>> Start DOCUMENT SECTION

If the NBA had the power to award a franchise to Satan, Michael Jordan would find a way to steal one from hell.
In a way, that’s what he did Wednesday night.
This to an outsider is basketball purgatory. The Utah Jazz enjoy the Supreme homecourt. This is where Karl Malone’s custom Harley is fired up as part of the between-periods routine because somebody explained Karl wants it that way.
The 19,911 faithful who filed out in stunned silence in the wake of the Chicago Bulls’ 90-88 win made this place louder than KeyArena in Seattle, louder than old Chicago Stadium, louder than Marv Albert screaming not guilty. Jordan wouldn’t be shouted down.
Aside from the spirited Delta Center setting, Jordan came in with what was rumored to be food poisoning and later amended to stomach flu. Now these NBA Finals - memorable for The Steal, The Pass and The Shot - take on another dimension.
The flu bug that got to Jordan on Tuesday night before Game Five tainted his play for one quarter, the first, when the Jazz romped to a 16-point lead and the locals were fired up for the biggest moment in Utah history since the driving of the Golden Spike.
Dropped by what were described as dysentery-like complications, Jordan had missed the shoot-around earlier Wednesday. The Bulls talked about doing it without him, probably knowing that the odds of that were about the same as Dennis Rodman ever having a good hair day.
Jordan, knowing it, too, gutted this one out.
As soon as word of his discomfort reached some of the regulars in the crowded press rooms they nodded and shrugged. So? How many times had they known Jordan to barf and laugh last?
By the time he ran off 17 second-quarter points and delivered enough momentum to make Utah forget how much it hates the Morman-bashing Rodman, the game took on a pre-ordained feeling. The suspicion was that if the dehydrated Jordan, his eyes dropping at half-mast, was going to all this trouble he’d find a way.
He found it in a mistake.
With 46 seconds left and the game tied at 85, the Jazz left him alone at the line. Even the pros, caught up in the heat of the chase, lose sight of the basics. NOBODY boxed out the finest player this game has ever known.
Four seconds after he missed a free throw but found the rebound, Jordan was perfect with a jump shot from 23 feet dead-center perfect, sicker than a dog and the Bulls held service.

>> End DOCUMENT SECTION

> PROMPT 1
In the column on Michael Jordan's Game Five, how many points did he score in the second quarter?
> PROMPT 2
Write out the passage of the Jordan Game Five column between "He found it" and "Bulls held service.", inclusive, word for word.
> PROMPT 3
Resume the column on Michael Jordan's Game Five performance right after its last sentence, keeping the same style.

>> Start EXTRACTED ENTRIES

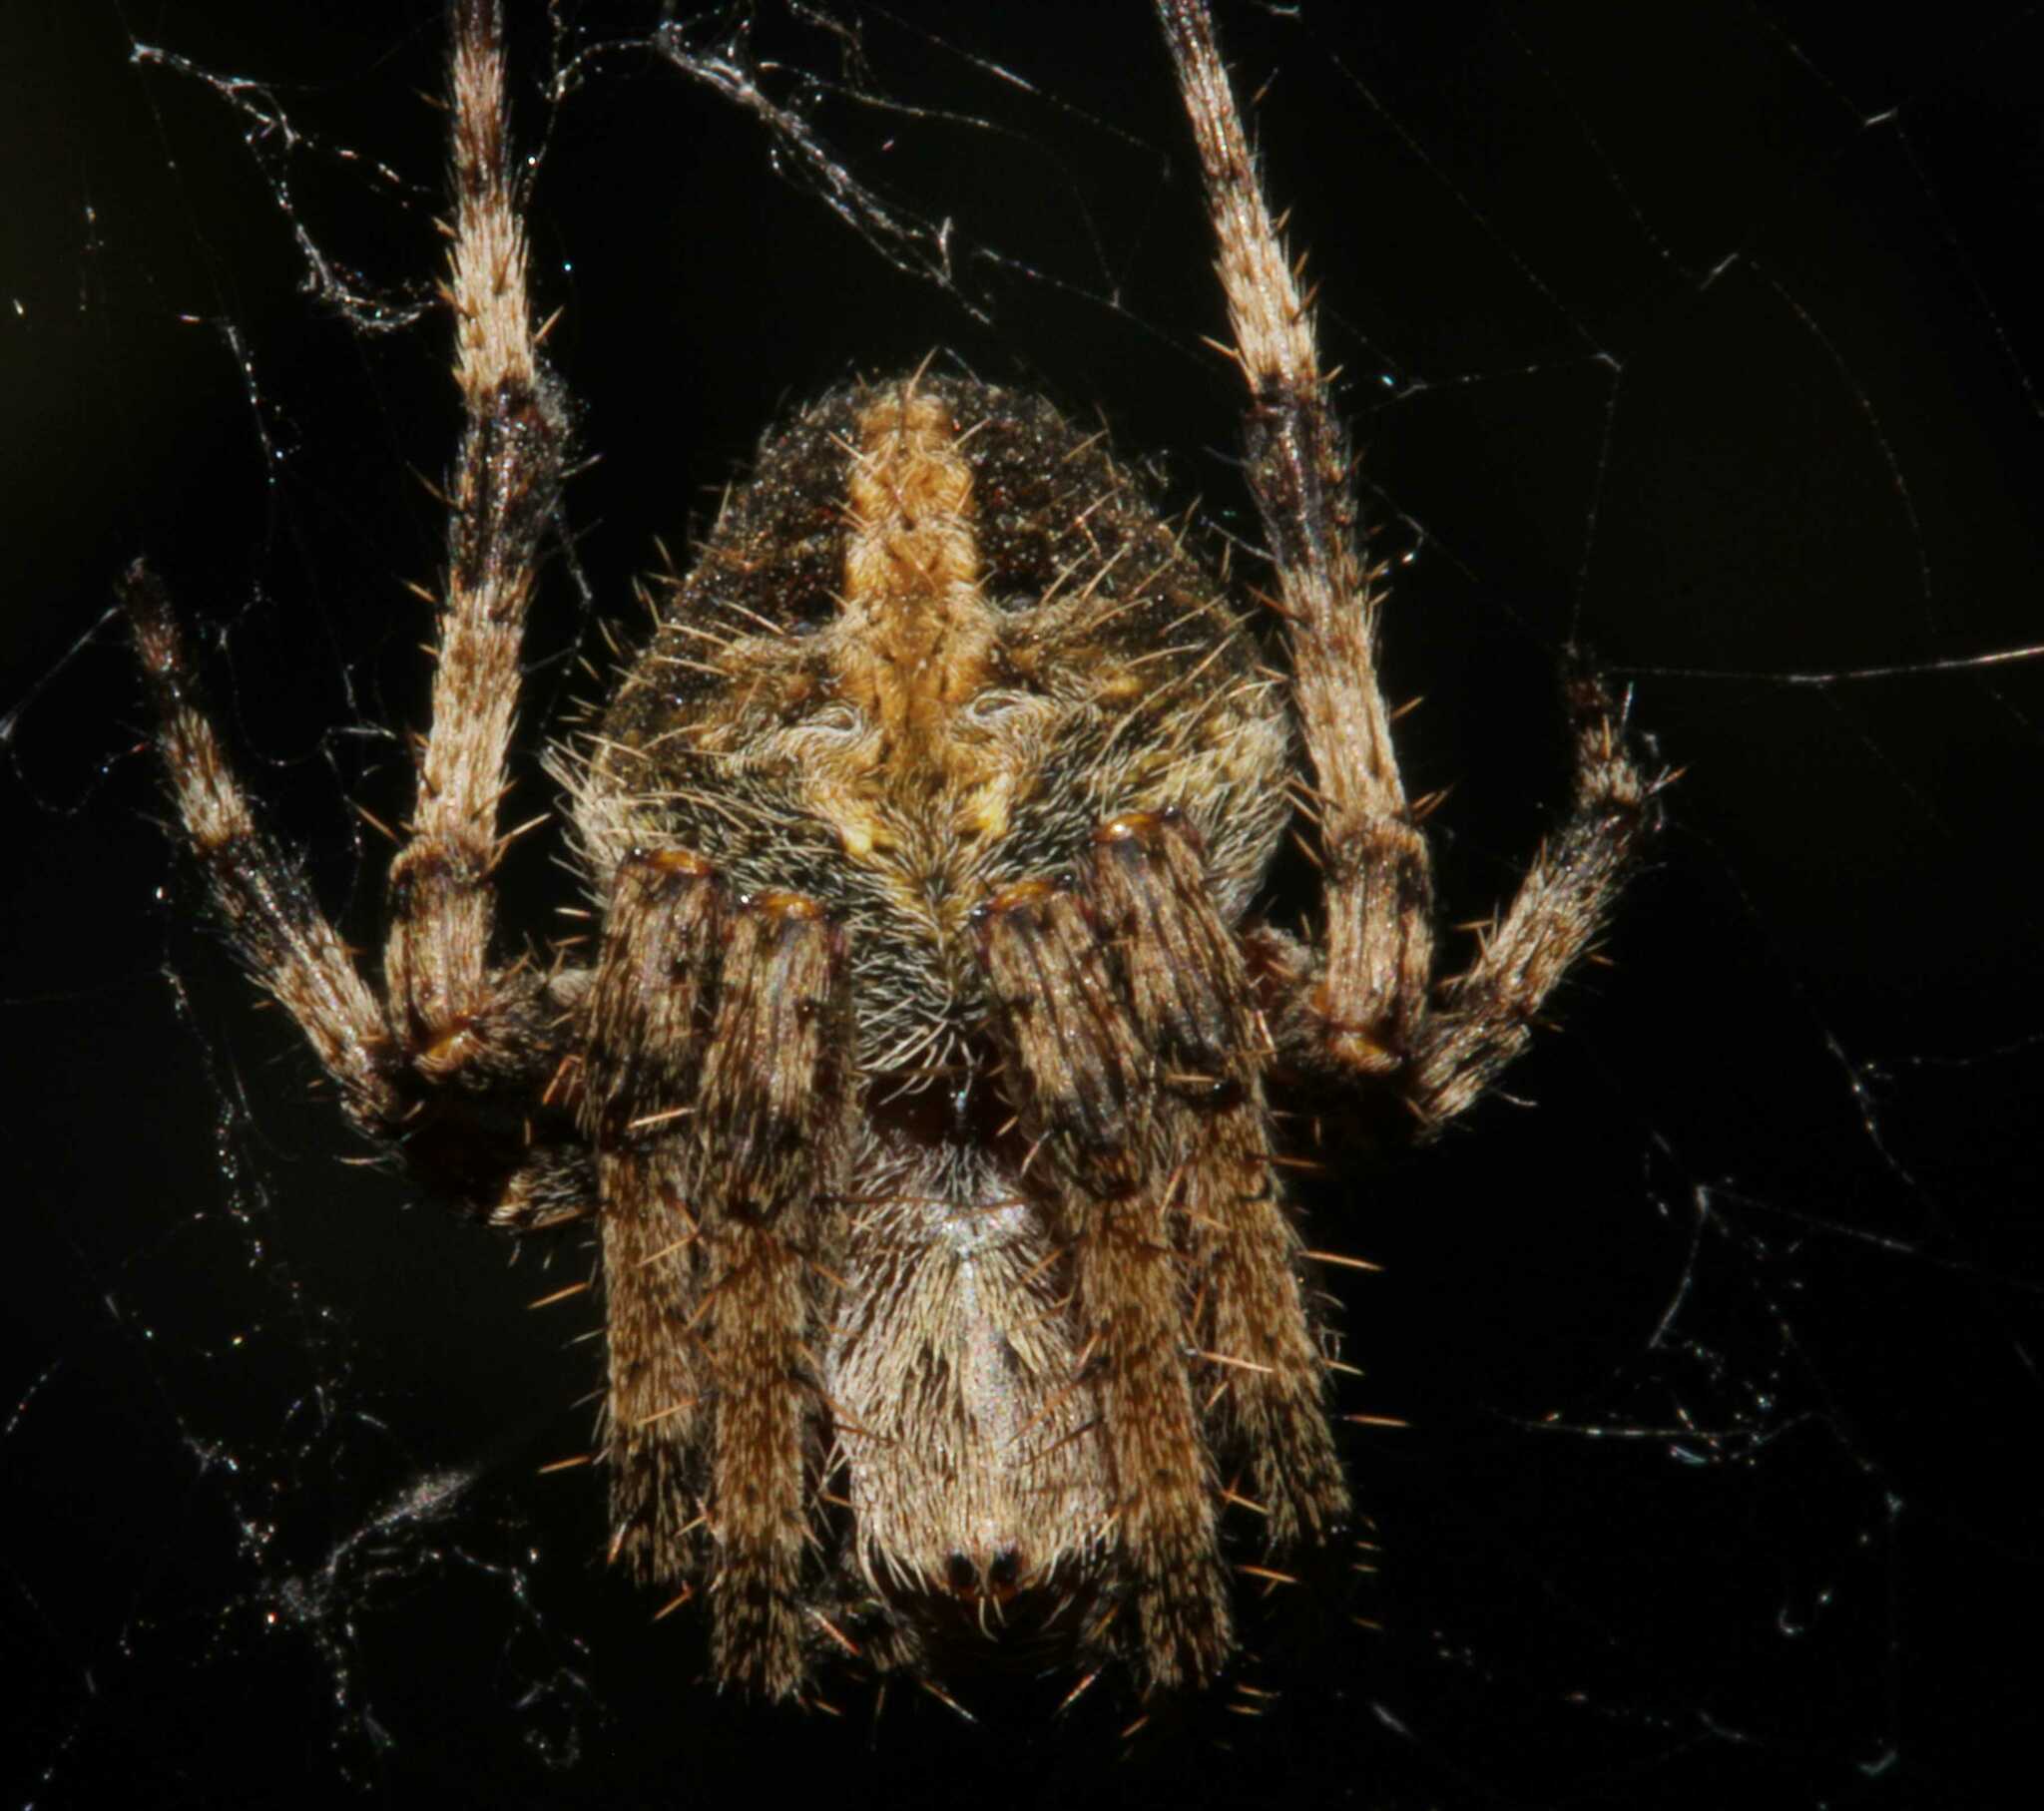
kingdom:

>> End EXTRACTED ENTRIES
>> Start EXTRACTED ENTRIES

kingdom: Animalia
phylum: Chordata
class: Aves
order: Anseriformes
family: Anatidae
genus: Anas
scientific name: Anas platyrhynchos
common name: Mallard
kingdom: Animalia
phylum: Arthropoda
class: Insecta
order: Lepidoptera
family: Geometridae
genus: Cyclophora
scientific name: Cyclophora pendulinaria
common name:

>> End EXTRACTED ENTRIES

> RESULT 1
17 points

> RESULT 2
He found it in a mistake.
With 46 seconds left and the game tied at 85, the Jazz left him alone at the line. Even the pros, caught up in the heat of the chase, lose sight of the basics. NOBODY boxed out the finest player this game has ever known.
Four seconds after he missed a free throw but found the rebound, Jordan was perfect with a jump shot from 23 feet dead-center perfect, sicker than a dog and the Bulls held service.

> RESULT 3
They flew back to Chicago for Friday night’s sixth game leading this best-of-7 set three games to two.
Somebody asked Bulls coach Phil Jackson about a parallel - Jordan getting out of bed to win Game 6 and Jackson’s 1970 teammate Willis Reed dragging a wounded knee around in the New York Knicks’ win over Los Angeles.
Jackson in so many delicate words suggested that this might not be that dramatic.
Yet there is no doubt that Jordan reminded us again of what it’s like to be blinded by the light of his game, and vulnerable to the heat.
The one you really have to feel for is John Stockton. Michael Jordan lost a dinner. John Stockton lost a dream.
Thus in his 13th NBA season, after nine all-star games and two Olympic gold medals, the point guard from Spokane remains two games away from a championship.
His first, and only, in the NBA. He may never come this way again, after all he’s done.
The Shot, the 3-pointer with Utah down by 5 in Sunday’s game, was his. The Steal, stripping Jordan with Utah down by 4, again on Sunday, was his.
The Pass, the court-length toss to Karl Malone for the two that put the Jazz up, was his.
This time the pain belonged to him. He was mugged by fellow smurf Steve Kerr, drilled by Scottie Pippen, sacked by a defense that pushed and extended and recovered and adjusted.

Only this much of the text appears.